Input records Start Marker

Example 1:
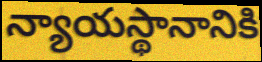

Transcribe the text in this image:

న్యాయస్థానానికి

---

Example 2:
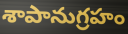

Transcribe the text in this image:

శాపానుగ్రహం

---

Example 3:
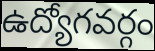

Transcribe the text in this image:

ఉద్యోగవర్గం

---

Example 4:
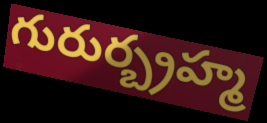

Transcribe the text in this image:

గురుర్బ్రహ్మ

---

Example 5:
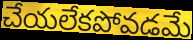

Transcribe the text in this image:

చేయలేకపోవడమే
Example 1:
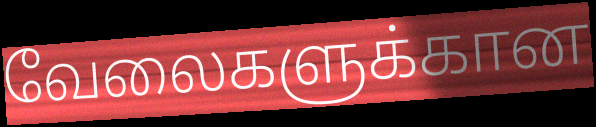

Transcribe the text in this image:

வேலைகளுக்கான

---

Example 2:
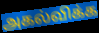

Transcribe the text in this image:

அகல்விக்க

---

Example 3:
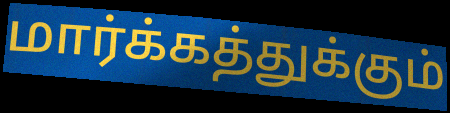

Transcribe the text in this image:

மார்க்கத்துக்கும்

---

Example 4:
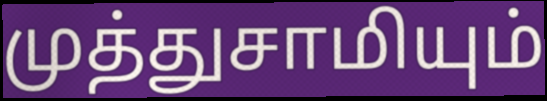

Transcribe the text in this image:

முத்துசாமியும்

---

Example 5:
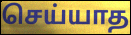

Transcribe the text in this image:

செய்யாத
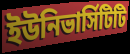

Input records End Marker

Work request: A picture-free version of all the records, repeated exactly, is what to return.

Task response:
Example 1:

Transcribe the text in this image:

న్యాయస్థానానికి

---

Example 2:

Transcribe the text in this image:

శాపానుగ్రహం

---

Example 3:

Transcribe the text in this image:

ఉద్యోగవర్గం

---

Example 4:

Transcribe the text in this image:

గురుర్బ్రహ్మ

---

Example 5:

Transcribe the text in this image:

చేయలేకపోవడమే
Example 1:

Transcribe the text in this image:

வேலைகளுக்கான

---

Example 2:

Transcribe the text in this image:

அகல்விக்க

---

Example 3:

Transcribe the text in this image:

மார்க்கத்துக்கும்

---

Example 4:

Transcribe the text in this image:

முத்துசாமியும்

---

Example 5:

Transcribe the text in this image:

செய்யாத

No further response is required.